EXTRACTED MATERIAL:
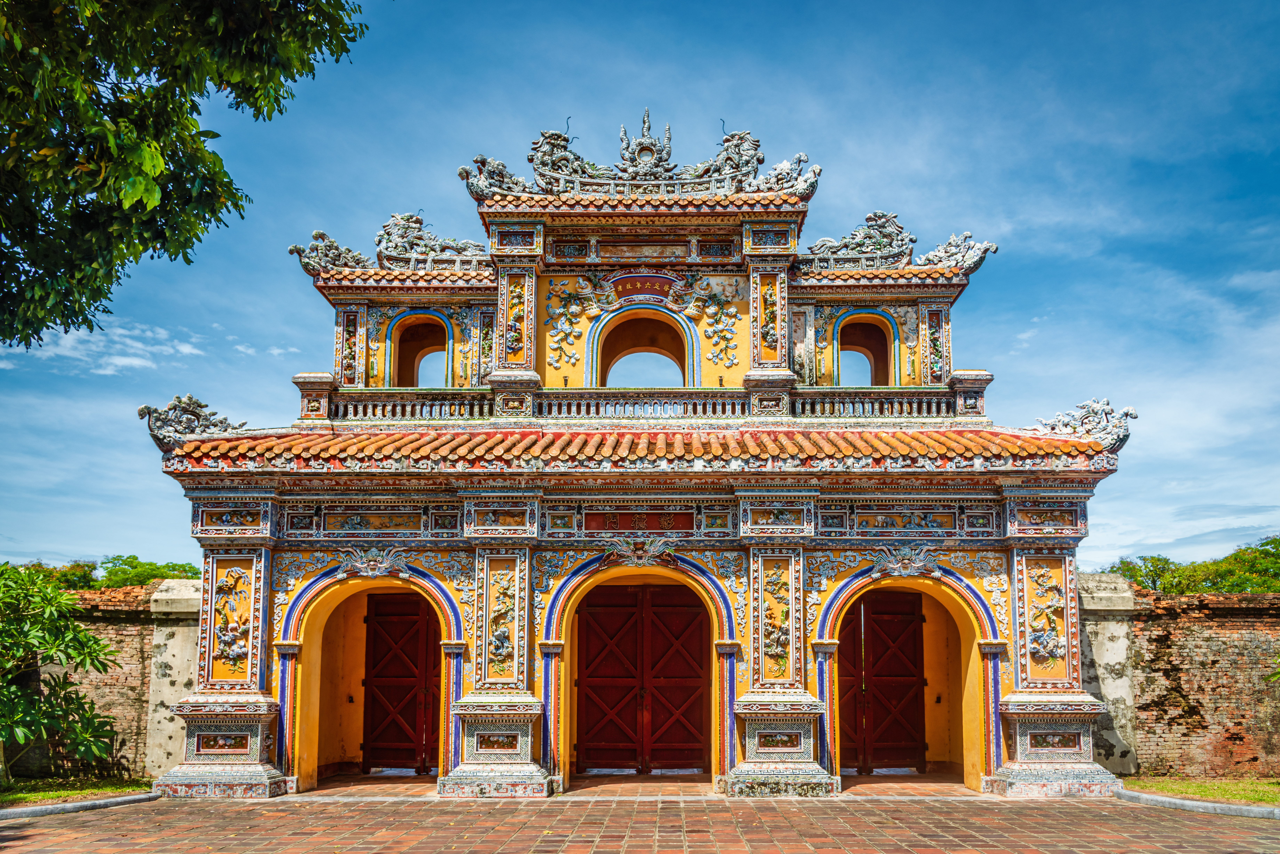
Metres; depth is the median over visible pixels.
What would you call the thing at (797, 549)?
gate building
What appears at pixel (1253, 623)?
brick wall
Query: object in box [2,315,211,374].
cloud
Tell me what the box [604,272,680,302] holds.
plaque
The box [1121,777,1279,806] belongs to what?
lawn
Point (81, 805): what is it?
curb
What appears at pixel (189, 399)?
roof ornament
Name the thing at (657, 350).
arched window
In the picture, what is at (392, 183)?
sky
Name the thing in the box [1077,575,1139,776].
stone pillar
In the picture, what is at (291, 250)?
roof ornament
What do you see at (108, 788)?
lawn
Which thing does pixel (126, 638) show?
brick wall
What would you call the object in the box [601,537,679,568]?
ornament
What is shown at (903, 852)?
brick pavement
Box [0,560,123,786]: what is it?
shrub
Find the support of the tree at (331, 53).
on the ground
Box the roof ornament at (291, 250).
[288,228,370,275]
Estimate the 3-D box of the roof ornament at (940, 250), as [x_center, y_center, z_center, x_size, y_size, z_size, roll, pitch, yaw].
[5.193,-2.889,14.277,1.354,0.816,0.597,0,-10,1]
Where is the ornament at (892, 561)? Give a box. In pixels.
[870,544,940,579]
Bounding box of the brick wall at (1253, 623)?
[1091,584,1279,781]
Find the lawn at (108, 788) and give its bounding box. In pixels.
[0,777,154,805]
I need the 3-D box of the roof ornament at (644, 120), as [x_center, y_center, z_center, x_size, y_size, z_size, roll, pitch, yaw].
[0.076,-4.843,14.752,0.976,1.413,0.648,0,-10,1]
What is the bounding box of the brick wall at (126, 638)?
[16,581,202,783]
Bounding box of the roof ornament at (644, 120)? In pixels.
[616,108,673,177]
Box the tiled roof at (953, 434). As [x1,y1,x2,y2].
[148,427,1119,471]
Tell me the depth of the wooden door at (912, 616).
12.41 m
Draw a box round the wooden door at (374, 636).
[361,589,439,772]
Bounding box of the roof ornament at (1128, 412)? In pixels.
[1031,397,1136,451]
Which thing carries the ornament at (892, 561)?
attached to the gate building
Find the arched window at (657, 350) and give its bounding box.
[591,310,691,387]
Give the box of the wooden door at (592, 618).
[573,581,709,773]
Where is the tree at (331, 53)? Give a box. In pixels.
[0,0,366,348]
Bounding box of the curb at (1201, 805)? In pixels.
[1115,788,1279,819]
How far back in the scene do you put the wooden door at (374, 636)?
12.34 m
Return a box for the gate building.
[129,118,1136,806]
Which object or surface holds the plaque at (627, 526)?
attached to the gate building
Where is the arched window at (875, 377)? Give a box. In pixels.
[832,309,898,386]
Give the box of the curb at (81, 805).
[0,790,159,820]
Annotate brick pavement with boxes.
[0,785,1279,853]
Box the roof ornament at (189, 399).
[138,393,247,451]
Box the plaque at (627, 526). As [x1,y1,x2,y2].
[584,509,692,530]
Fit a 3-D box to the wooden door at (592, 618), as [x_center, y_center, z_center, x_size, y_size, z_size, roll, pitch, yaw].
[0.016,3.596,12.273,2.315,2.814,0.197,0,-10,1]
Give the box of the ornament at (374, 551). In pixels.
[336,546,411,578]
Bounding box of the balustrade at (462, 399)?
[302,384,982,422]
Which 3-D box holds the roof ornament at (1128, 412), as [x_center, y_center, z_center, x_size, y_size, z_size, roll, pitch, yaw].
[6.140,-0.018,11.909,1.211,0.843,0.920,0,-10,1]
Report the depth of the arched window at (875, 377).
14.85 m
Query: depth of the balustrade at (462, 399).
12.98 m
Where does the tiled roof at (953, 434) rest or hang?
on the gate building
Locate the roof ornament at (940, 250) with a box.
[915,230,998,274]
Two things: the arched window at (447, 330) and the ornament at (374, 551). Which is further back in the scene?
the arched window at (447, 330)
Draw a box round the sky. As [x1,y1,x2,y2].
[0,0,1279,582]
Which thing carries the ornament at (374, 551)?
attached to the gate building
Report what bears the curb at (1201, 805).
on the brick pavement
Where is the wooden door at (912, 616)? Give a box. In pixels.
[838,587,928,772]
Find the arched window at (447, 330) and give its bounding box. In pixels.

WORK TO BE COMPLETED: Every line of the records above must reappear exactly, though the pictures must not.

OUTPUT OF THE EXERCISE:
Metres; depth is the median over visible pixels.
What would you call the thing at (797, 549)?
gate building
What appears at pixel (1253, 623)?
brick wall
Query: object in box [2,315,211,374].
cloud
Tell me what the box [604,272,680,302] holds.
plaque
The box [1121,777,1279,806] belongs to what?
lawn
Point (81, 805): what is it?
curb
What appears at pixel (189, 399)?
roof ornament
Name the thing at (657, 350).
arched window
In the picture, what is at (392, 183)?
sky
Name the thing in the box [1077,575,1139,776].
stone pillar
In the picture, what is at (291, 250)?
roof ornament
What do you see at (108, 788)?
lawn
Which thing does pixel (126, 638) show?
brick wall
What would you call the object in the box [601,537,679,568]?
ornament
What is shown at (903, 852)?
brick pavement
Box [0,560,123,786]: what is it?
shrub
Find the support of the tree at (331, 53).
on the ground
Box the roof ornament at (291, 250).
[288,228,370,275]
Estimate the 3-D box of the roof ornament at (940, 250), as [x_center, y_center, z_center, x_size, y_size, z_size, roll, pitch, yaw].
[5.193,-2.889,14.277,1.354,0.816,0.597,0,-10,1]
Where is the ornament at (892, 561)? Give a box. In pixels.
[870,544,940,579]
Bounding box of the brick wall at (1253, 623)?
[1091,584,1279,781]
Find the lawn at (108, 788) and give its bounding box. In pixels.
[0,777,154,805]
I need the 3-D box of the roof ornament at (644, 120), as [x_center, y_center, z_center, x_size, y_size, z_size, roll, pitch, yaw].
[0.076,-4.843,14.752,0.976,1.413,0.648,0,-10,1]
What is the bounding box of the brick wall at (126, 638)?
[16,581,202,783]
Bounding box of the roof ornament at (644, 120)? In pixels.
[616,108,673,177]
Box the tiled roof at (953, 434). As [x1,y1,x2,y2].
[148,427,1119,471]
Tell me the depth of the wooden door at (912, 616).
12.41 m
Draw a box round the wooden door at (374, 636).
[361,589,439,772]
Bounding box of the roof ornament at (1128, 412)? In pixels.
[1031,397,1136,451]
Which thing carries the ornament at (892, 561)?
attached to the gate building
Find the arched window at (657, 350) and give its bounding box.
[591,310,691,387]
Give the box of the wooden door at (592, 618).
[573,581,709,773]
Where is the tree at (331, 53)? Give a box. In pixels.
[0,0,366,348]
Bounding box of the curb at (1201, 805)? In pixels.
[1115,788,1279,819]
How far back in the scene do you put the wooden door at (374, 636)?
12.34 m
Return a box for the gate building.
[129,118,1136,806]
Which object or surface holds the plaque at (627, 526)?
attached to the gate building
Where is the arched window at (875, 377)? Give a box. In pixels.
[832,309,898,386]
Give the box of the curb at (81, 805).
[0,790,159,820]
Annotate brick pavement with boxes.
[0,785,1279,853]
Box the roof ornament at (189, 399).
[138,393,247,451]
Box the plaque at (627, 526). As [x1,y1,x2,y2].
[584,509,692,530]
Fit a 3-D box to the wooden door at (592, 618), as [x_center, y_center, z_center, x_size, y_size, z_size, roll, pitch, yaw].
[0.016,3.596,12.273,2.315,2.814,0.197,0,-10,1]
Give the box of the ornament at (374, 551). In pixels.
[336,546,411,578]
Bounding box of the balustrade at (462, 399)?
[302,384,982,422]
Which 3-D box holds the roof ornament at (1128, 412), as [x_center, y_center, z_center, x_size, y_size, z_size, roll, pitch, yaw].
[6.140,-0.018,11.909,1.211,0.843,0.920,0,-10,1]
Report the depth of the arched window at (875, 377).
14.85 m
Query: depth of the balustrade at (462, 399).
12.98 m
Where does the tiled roof at (953, 434) rest or hang?
on the gate building
Locate the roof ornament at (940, 250) with a box.
[915,230,998,274]
Two things: the arched window at (447, 330) and the ornament at (374, 551). Which is further back in the scene?
the arched window at (447, 330)
Draw a box round the sky. As [x1,y1,x2,y2].
[0,0,1279,582]
Which thing carries the ornament at (374, 551)?
attached to the gate building
Report what bears the curb at (1201, 805).
on the brick pavement
Where is the wooden door at (912, 616)? Give a box. In pixels.
[838,587,928,772]
Find the arched window at (447, 330) and give its bounding box. In pixels.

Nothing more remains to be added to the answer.